Saturday, 12 May 2012

Cruelty: Black Rose Torture (1975) Katsuhiko Fuji

Serious, sobering and sad. Not three words that I usually find myself using in a review of a pinku film, but Cruelty: Black Rose Torture is a little loftier in its intentions than the average. It's sleazy too of course, but in a matter of fact way, acknowledging the power in sex and body without the warmth and closeness of intent to titillate. The story is of Yumiko and her maid Chiyo, who at the start travel to see Yumiko's brother, who Chiyo loves, only for the trip to prove disastrous as Chiyo is raped by an official on the train, then Yumiko's brother is forced to flee from the Japanese secret police and the two women are tortured to find his whereabouts. Cut to two years later and the brother is fighting at war, Yumiko is going insane and Chiyo has to go to any lengths to hold the situation together. Needless to say, things do not go especially happily for anyone...

So, this is a pretty serious film about the effects of war on home life, of the brutality of officialdom and the tragedies and ironies of love. The direction is subdued and claustrophobic, shots often static and neatly framed, many times looking down upon the protagonists and their entanglements impassive as the ceiling itself. I was a little reminded of the work of Koji Wakamatsu, though this isn't in the same league, lacking his scalpel of style and politics to dissect character and situation. This is still reasonably nuanced stuff though, no Sadean monsters, no extravagance, just people, some good and some deeply flawed, existing in a state that all know could get much worse at any moment.
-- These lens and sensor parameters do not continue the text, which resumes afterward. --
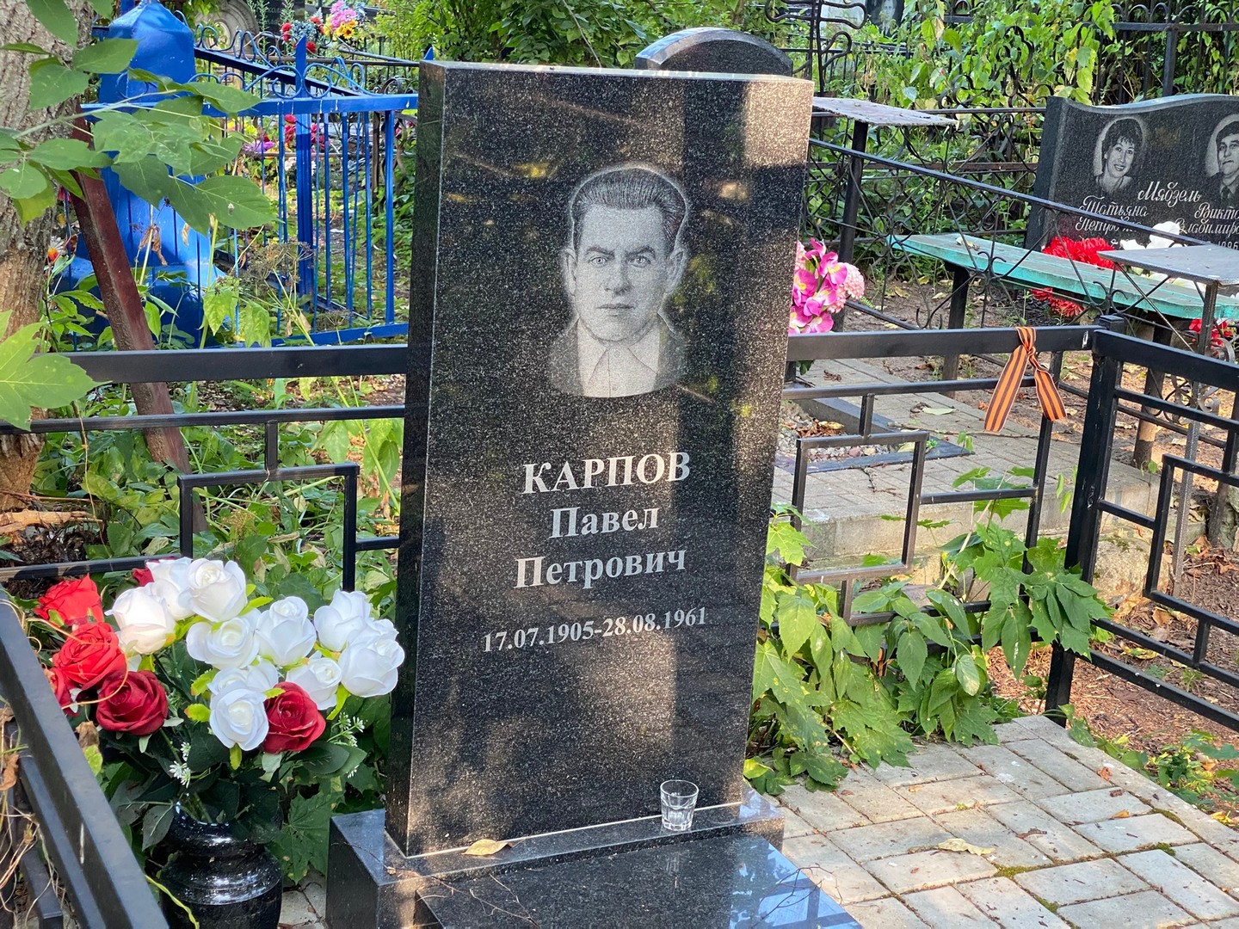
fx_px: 1861
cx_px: 620
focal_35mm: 52
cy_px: 464
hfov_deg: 36.8
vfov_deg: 28.0
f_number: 2
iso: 125
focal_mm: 6
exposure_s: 1/121
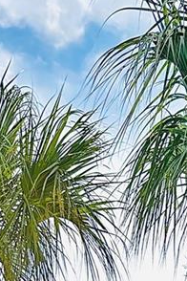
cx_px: 400
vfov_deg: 16.0
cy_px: 549
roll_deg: -0.1
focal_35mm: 102
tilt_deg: +10.2
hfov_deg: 11.7
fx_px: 795
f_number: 1.78
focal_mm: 6.86
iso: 80
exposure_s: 1/1613
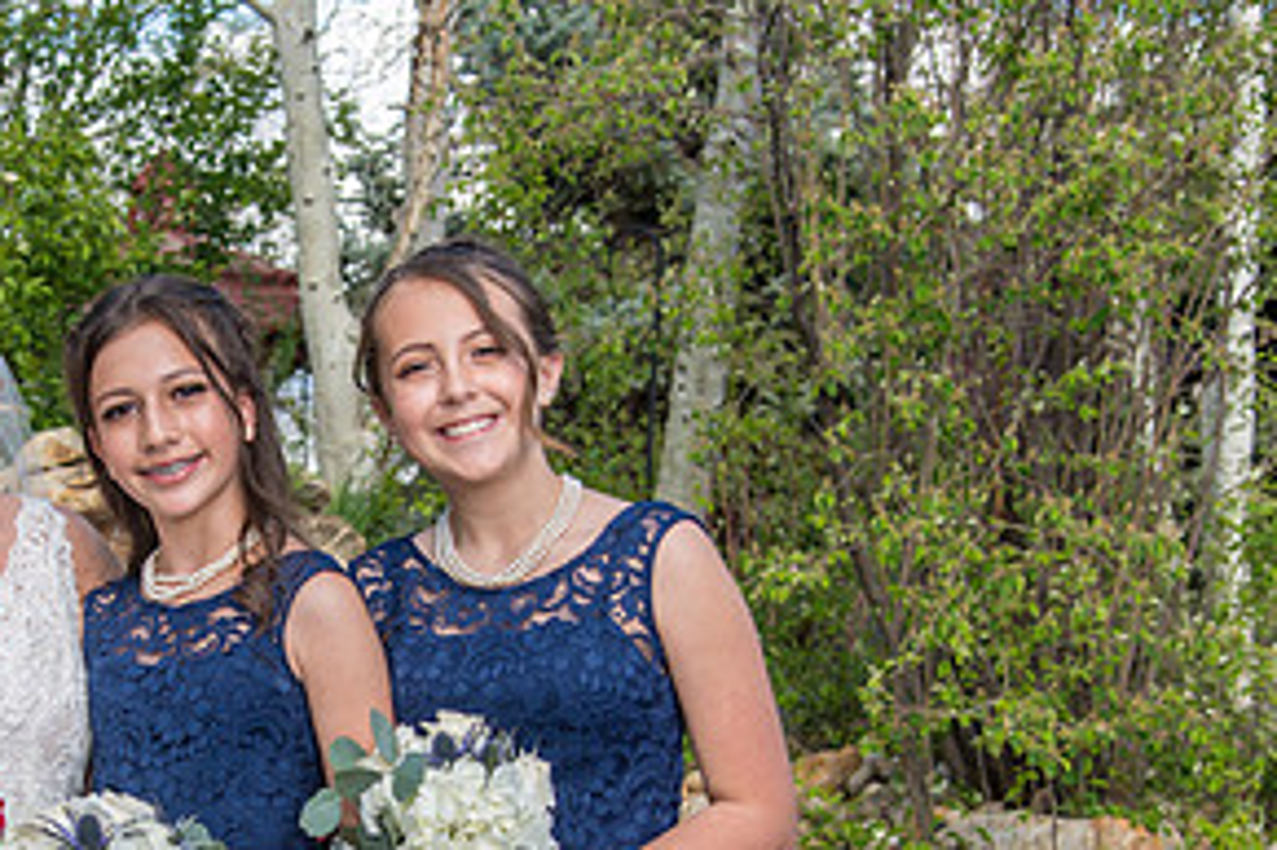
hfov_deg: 26.1
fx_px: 2694
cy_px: 733
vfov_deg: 17.7
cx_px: 233
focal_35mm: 76
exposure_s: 1/250
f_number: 5
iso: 100
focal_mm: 38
So the film consists mostly of sexual and emotional power play before coming to a head in the final 15 minutes or so, and I must say I was left fairly downbeat at the end. Humanity, warmth and wrong coiling into abuse and death with flat inevitability, not exactly cheering stuff. The lack of all that much sleaze also means that the film isn't generally as entertaining as others of its ilk, though there are various rapes and some pretty harsh cane beating. Fortunately the cast sell things well, the divine Naomi Tani touching as Yumiko, noble heart fragile, soiled and soon declining, and Terumi Azuma equally fine as Chiyo, borne ever deeper down by love and duty. Not having a proper cast list I can't single anyone else out but the various military types are all suitably brusque and officious, and the villain of the piece shaded enough to be interesting. So all in all this is a decent, if not terribly distinguished genre entry, and one that will likely disappoint newcomers or the more devoted sleaze-hounds among pinku fans. But for a change of pace and some genuine drama to chew on this is a solid little piece, and worth checking out.